About this task -> Leave out the pictures and repeat the data exactly.

Given data Block Start

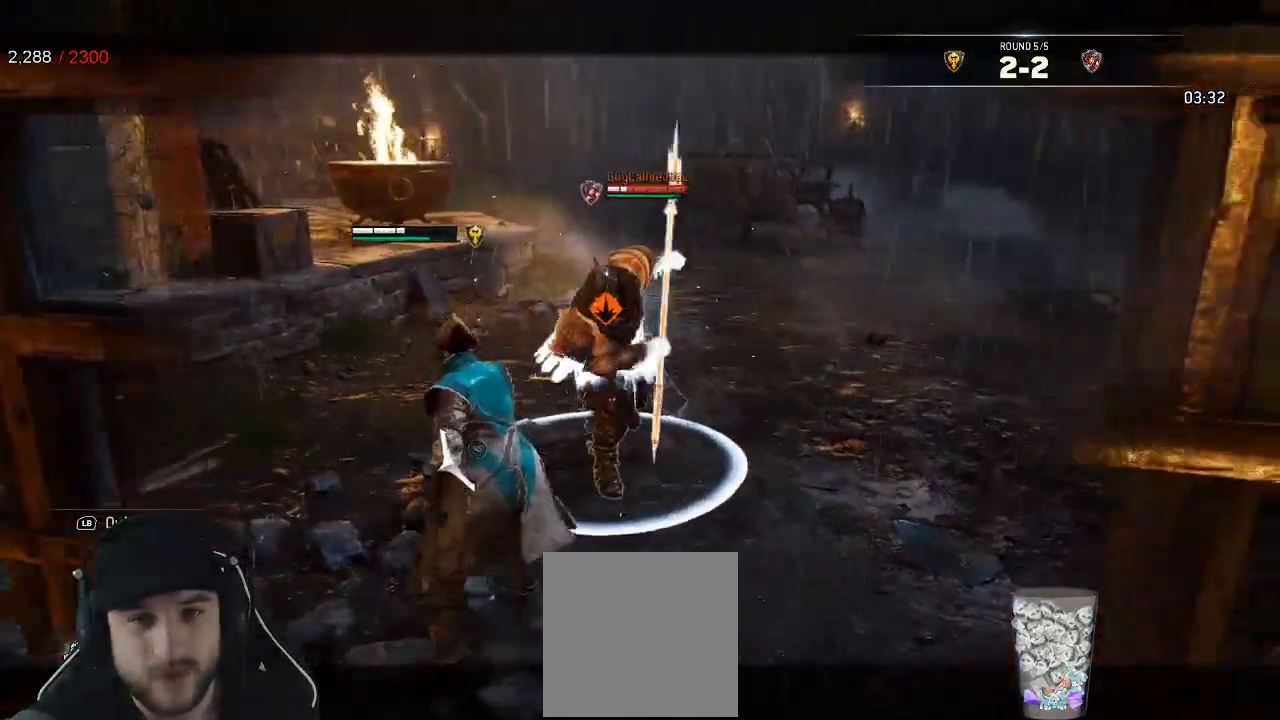
{"dt_ms": 500, "buttons": ["L2"], "left_stick": "down-right", "right_stick": "up-right", "events": [[33, "A", "up"], [83, "A", "down"], [167, "A", "up"], [200, "left_stick", "down-right"], [367, "right_stick", "up-left"], [450, "right_stick", "up-right"]]}
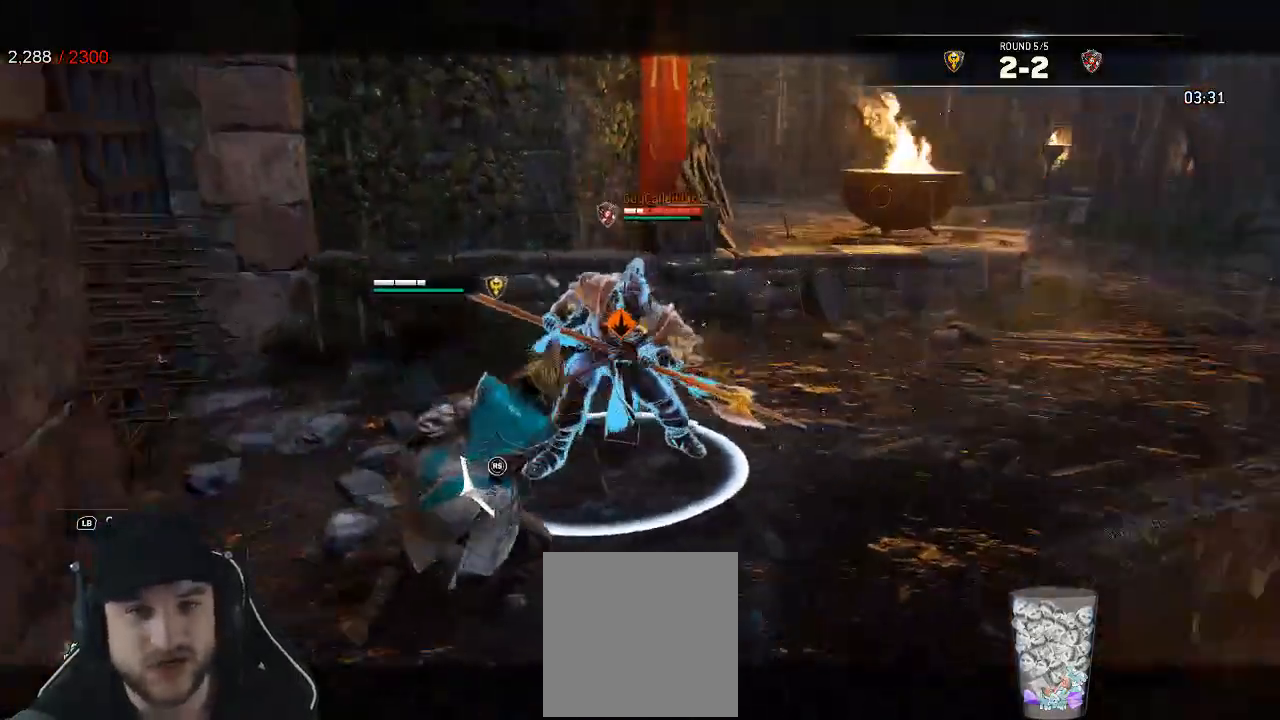
{"dt_ms": 500, "buttons": ["L2", "L3"], "left_stick": "down-right", "right_stick": "center", "events": [[117, "left_stick", "center"], [200, "L3", "down"], [200, "left_stick", "right"], [217, "right_stick", "right"], [383, "left_stick", "down-right"], [483, "right_stick", "center"]]}
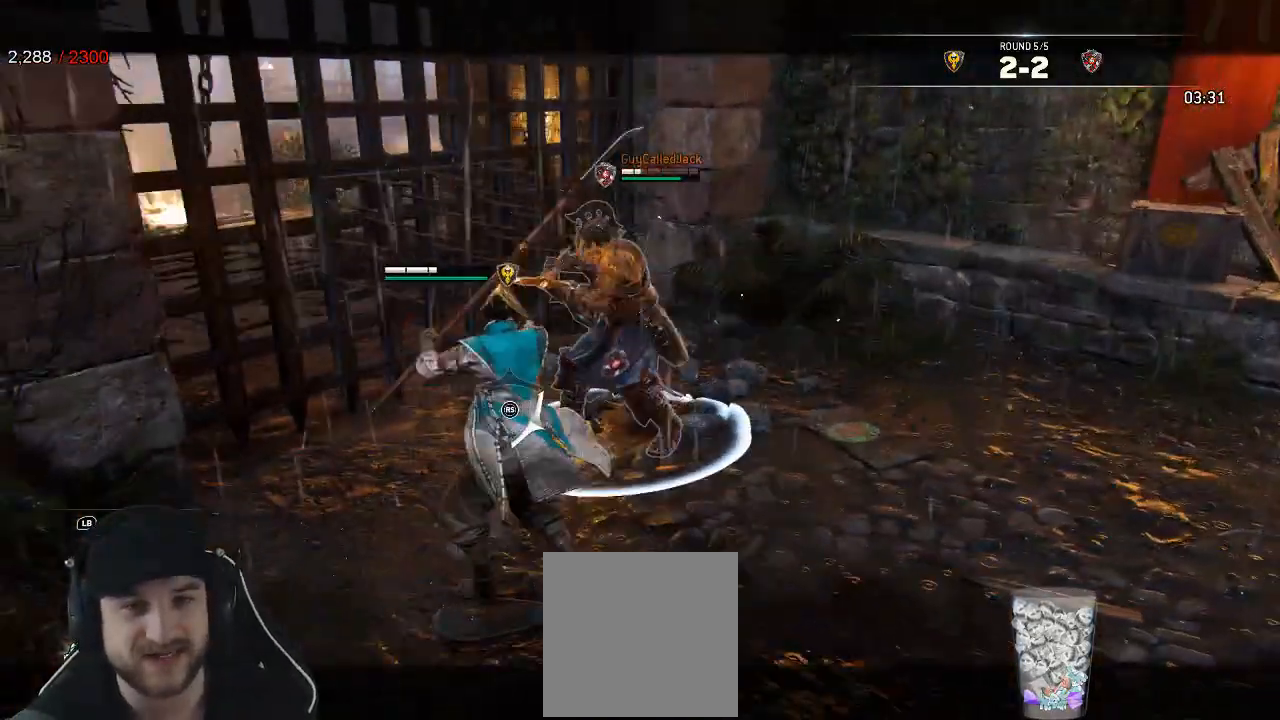
{"dt_ms": 500, "buttons": ["L2", "L3"], "left_stick": "down", "right_stick": "center", "events": [[217, "left_stick", "down"], [283, "L3", "up"], [300, "A", "down"], [383, "L3", "down"], [400, "A", "up"]]}
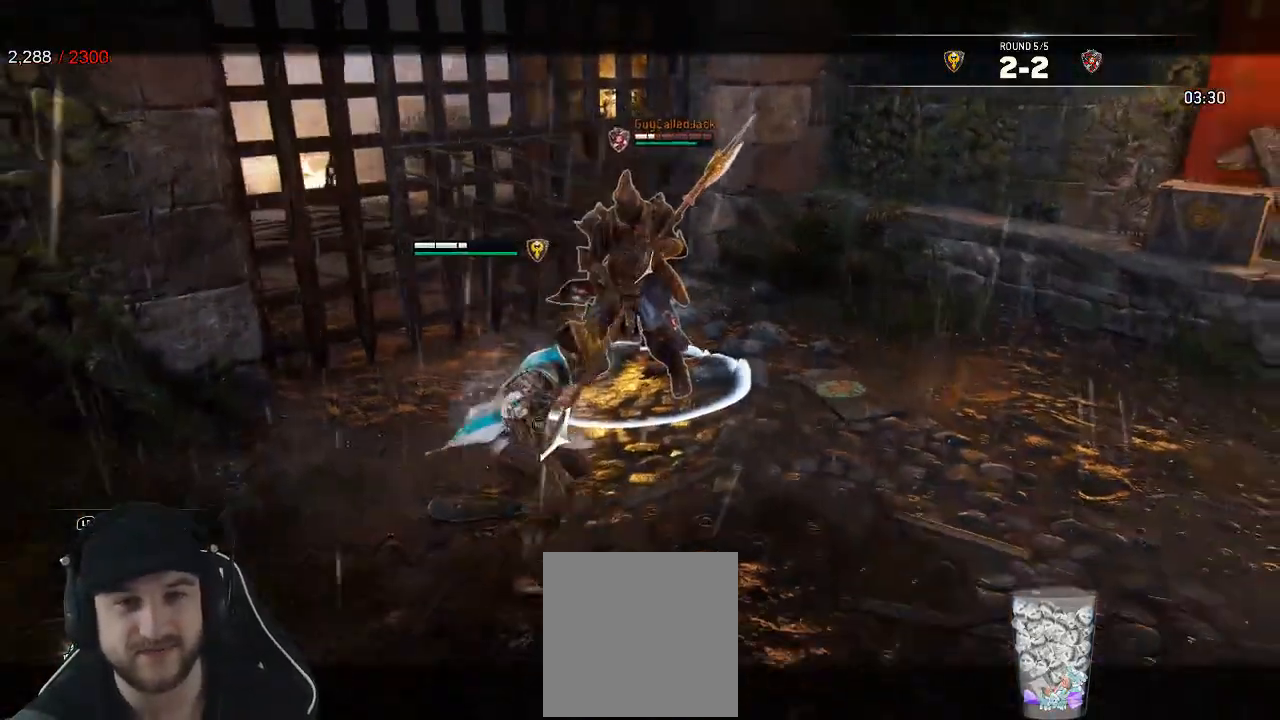
{"dt_ms": 500, "buttons": ["L2", "L3"], "left_stick": "down-right", "right_stick": "center", "events": [[33, "L3", "up"], [83, "L3", "down"], [200, "left_stick", "down-right"]]}
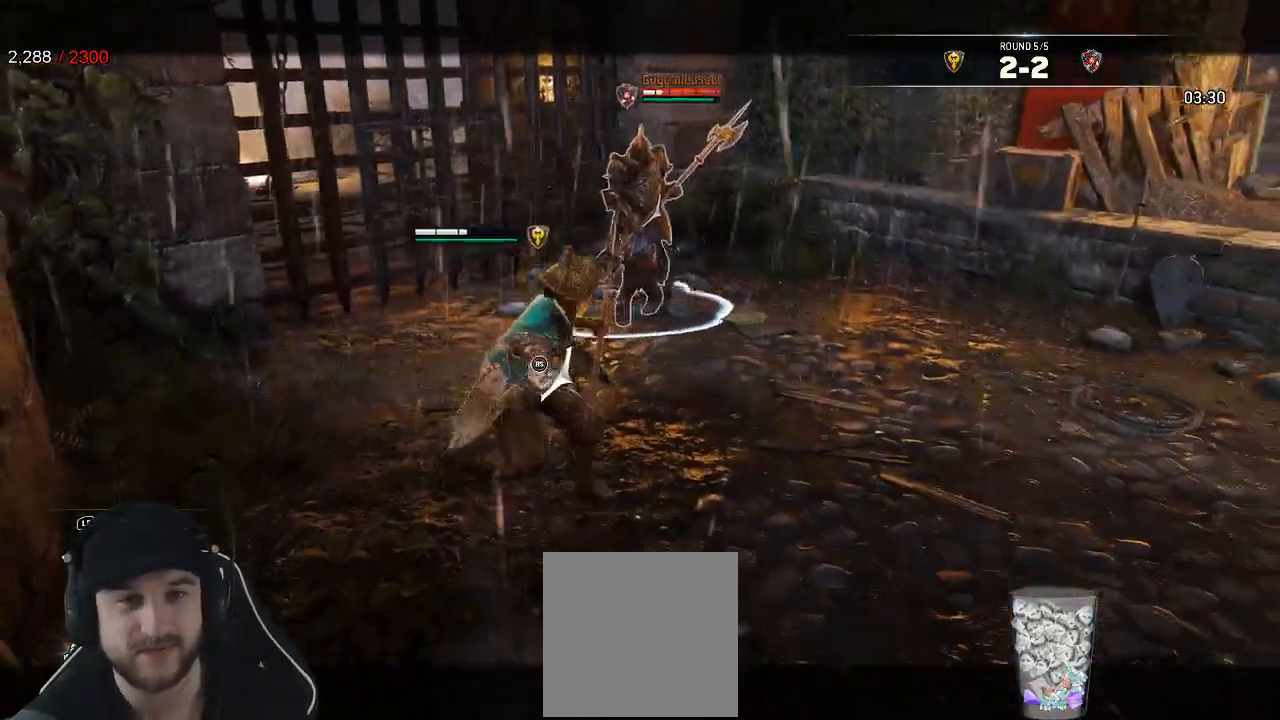
{"dt_ms": 500, "buttons": ["L2", "L3"], "left_stick": "down-right", "right_stick": "center", "events": []}
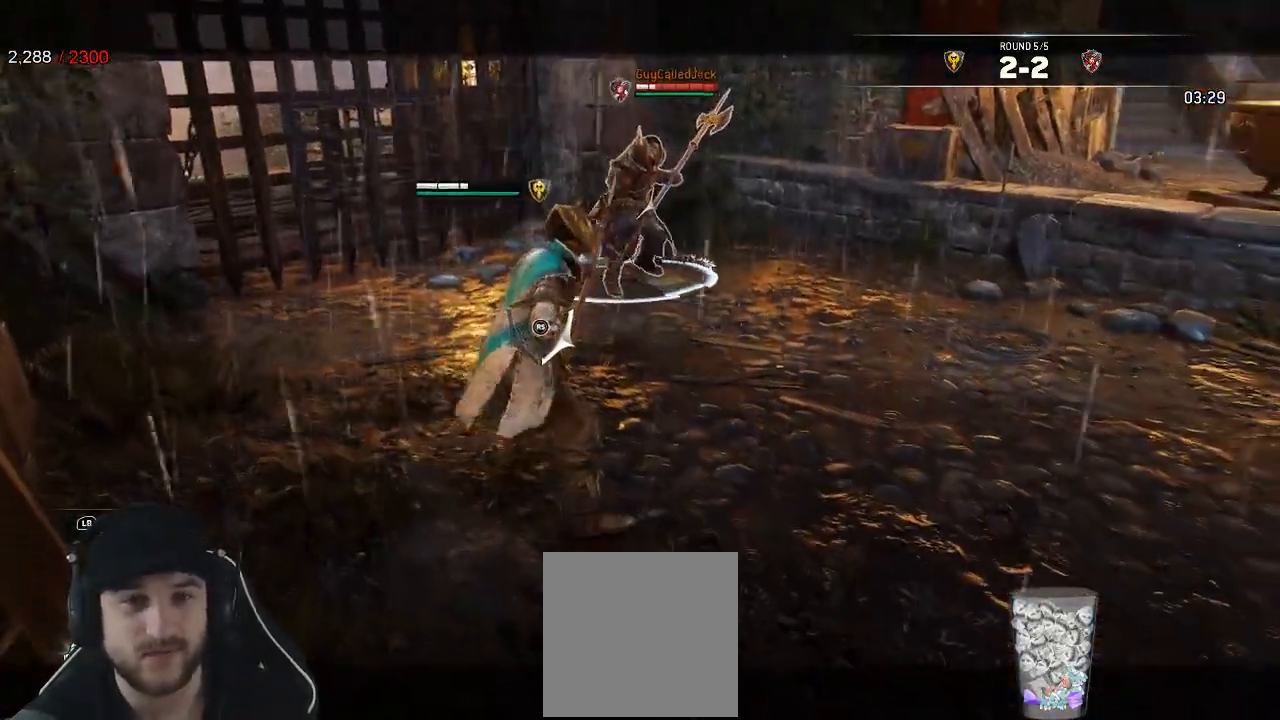
{"dt_ms": 500, "buttons": ["L2", "L3"], "left_stick": "down-right", "right_stick": "center", "events": [[117, "A", "down"], [217, "A", "up"]]}
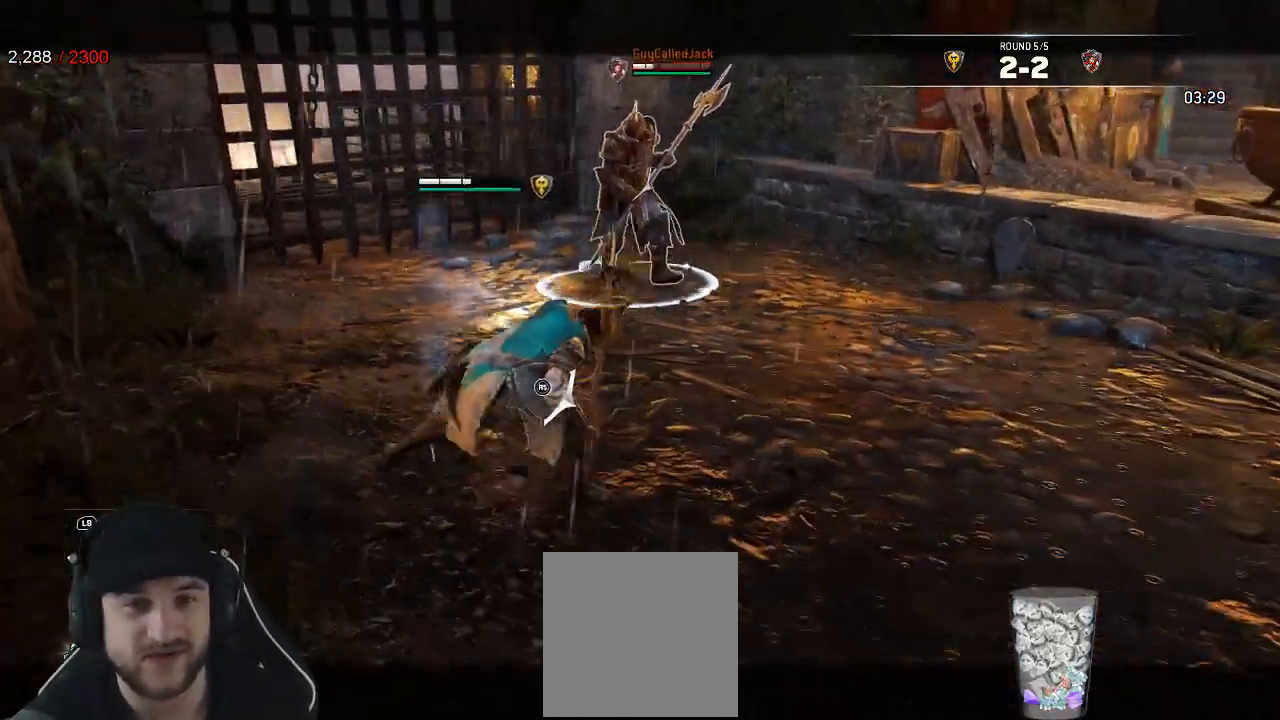
{"dt_ms": 500, "buttons": ["L2"], "left_stick": "down-right", "right_stick": "center", "events": [[250, "L3", "up"]]}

Given data Block End

Written answer ->
{"dt_ms": 500, "buttons": ["L2"], "left_stick": "down-right", "right_stick": "up-right", "events": [[33, "A", "up"], [83, "A", "down"], [167, "A", "up"], [200, "left_stick", "down-right"], [367, "right_stick", "up-left"], [450, "right_stick", "up-right"]]}
{"dt_ms": 500, "buttons": ["L2", "L3"], "left_stick": "down-right", "right_stick": "center", "events": [[117, "left_stick", "center"], [200, "L3", "down"], [200, "left_stick", "right"], [217, "right_stick", "right"], [383, "left_stick", "down-right"], [483, "right_stick", "center"]]}
{"dt_ms": 500, "buttons": ["L2", "L3"], "left_stick": "down", "right_stick": "center", "events": [[217, "left_stick", "down"], [283, "L3", "up"], [300, "A", "down"], [383, "L3", "down"], [400, "A", "up"]]}
{"dt_ms": 500, "buttons": ["L2", "L3"], "left_stick": "down-right", "right_stick": "center", "events": [[33, "L3", "up"], [83, "L3", "down"], [200, "left_stick", "down-right"]]}
{"dt_ms": 500, "buttons": ["L2", "L3"], "left_stick": "down-right", "right_stick": "center", "events": []}
{"dt_ms": 500, "buttons": ["L2", "L3"], "left_stick": "down-right", "right_stick": "center", "events": [[117, "A", "down"], [217, "A", "up"]]}
{"dt_ms": 500, "buttons": ["L2"], "left_stick": "down-right", "right_stick": "center", "events": [[250, "L3", "up"]]}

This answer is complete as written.